So if I'm reading correctly you want to find out if there is a continuous (with respect product topology) surjective map $f: \mathbb{R} \rightarrow \mathbb{R}^{\omega}$?
No, there is not. Note that $\mathbb{R}$ is $\sigma$-compact, so write:
$\mathbb{R} = \bigcup_{n \in \mathbb{N}} [-n,n]$
Then using the fact that $f$ is surjective we get:
$\mathbb{R}^{\omega} = \bigcup_{n \in \mathbb{N}} f([-n,n])$
By continuity of $f$ each $D_n=f([-n,n])$ is a compact subset of $\mathbb{R}^{\omega}$. So the question boils down to whether is possible that $\mathbb{R}^{\omega}$ is $\sigma$-compact with product topology.

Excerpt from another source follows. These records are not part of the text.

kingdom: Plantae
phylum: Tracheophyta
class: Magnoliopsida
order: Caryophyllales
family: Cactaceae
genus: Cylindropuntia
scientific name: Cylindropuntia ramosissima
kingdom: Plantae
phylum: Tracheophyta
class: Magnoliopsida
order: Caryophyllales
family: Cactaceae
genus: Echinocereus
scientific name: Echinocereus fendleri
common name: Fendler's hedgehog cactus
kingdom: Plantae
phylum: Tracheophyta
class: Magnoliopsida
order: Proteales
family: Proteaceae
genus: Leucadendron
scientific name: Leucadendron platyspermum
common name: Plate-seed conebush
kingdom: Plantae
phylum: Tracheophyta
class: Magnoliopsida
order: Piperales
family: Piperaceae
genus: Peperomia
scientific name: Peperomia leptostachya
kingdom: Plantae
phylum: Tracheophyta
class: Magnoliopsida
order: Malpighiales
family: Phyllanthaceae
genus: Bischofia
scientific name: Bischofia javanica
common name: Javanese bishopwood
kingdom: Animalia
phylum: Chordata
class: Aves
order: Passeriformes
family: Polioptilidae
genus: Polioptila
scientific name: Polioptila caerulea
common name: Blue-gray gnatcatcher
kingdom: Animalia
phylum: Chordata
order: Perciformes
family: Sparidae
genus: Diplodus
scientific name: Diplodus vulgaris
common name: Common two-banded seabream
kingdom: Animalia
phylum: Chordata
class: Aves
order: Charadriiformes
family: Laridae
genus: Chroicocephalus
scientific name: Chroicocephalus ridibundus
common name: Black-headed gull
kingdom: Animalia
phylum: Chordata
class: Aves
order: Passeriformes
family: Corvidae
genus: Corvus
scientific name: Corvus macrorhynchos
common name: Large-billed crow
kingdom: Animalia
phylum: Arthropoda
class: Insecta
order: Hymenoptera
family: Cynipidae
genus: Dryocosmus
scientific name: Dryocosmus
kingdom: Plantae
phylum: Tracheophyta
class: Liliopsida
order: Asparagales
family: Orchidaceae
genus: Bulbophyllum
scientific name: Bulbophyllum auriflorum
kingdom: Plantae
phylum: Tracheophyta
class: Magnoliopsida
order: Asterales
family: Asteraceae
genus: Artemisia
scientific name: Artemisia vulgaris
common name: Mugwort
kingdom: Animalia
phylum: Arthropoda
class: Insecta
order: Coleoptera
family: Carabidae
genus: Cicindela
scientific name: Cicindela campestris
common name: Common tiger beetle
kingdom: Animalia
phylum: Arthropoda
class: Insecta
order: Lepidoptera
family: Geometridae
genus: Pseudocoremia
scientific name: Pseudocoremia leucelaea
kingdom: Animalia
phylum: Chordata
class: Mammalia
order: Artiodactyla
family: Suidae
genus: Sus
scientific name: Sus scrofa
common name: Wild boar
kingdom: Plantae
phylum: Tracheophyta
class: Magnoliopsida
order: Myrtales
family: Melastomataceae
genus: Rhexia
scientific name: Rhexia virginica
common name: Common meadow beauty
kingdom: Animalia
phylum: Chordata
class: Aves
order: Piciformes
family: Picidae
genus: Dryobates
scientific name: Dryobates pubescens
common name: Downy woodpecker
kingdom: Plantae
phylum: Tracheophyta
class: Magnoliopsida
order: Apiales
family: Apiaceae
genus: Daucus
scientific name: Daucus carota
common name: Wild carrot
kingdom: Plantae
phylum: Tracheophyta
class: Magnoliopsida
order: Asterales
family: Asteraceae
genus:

No, let $\pi_{n}$ be the standard projection from $\mathbb{R}^{\omega}$ onto $\mathbb{R}$, then $\pi_{n}f([-n,n])$ is a compact subset of $\mathbb{R}$ so bounded. Thus for each $n \in \mathbb{N}$ choose $x_{n} \in \mathbb{R} \setminus \pi_{n}f([-n,n])$ then $x=(x_{n})$ lies in $\mathbb{R}^{\omega}$ but not in $\bigcup_{n \in \mathbb{N}} f([-n,n])$, a contradiction.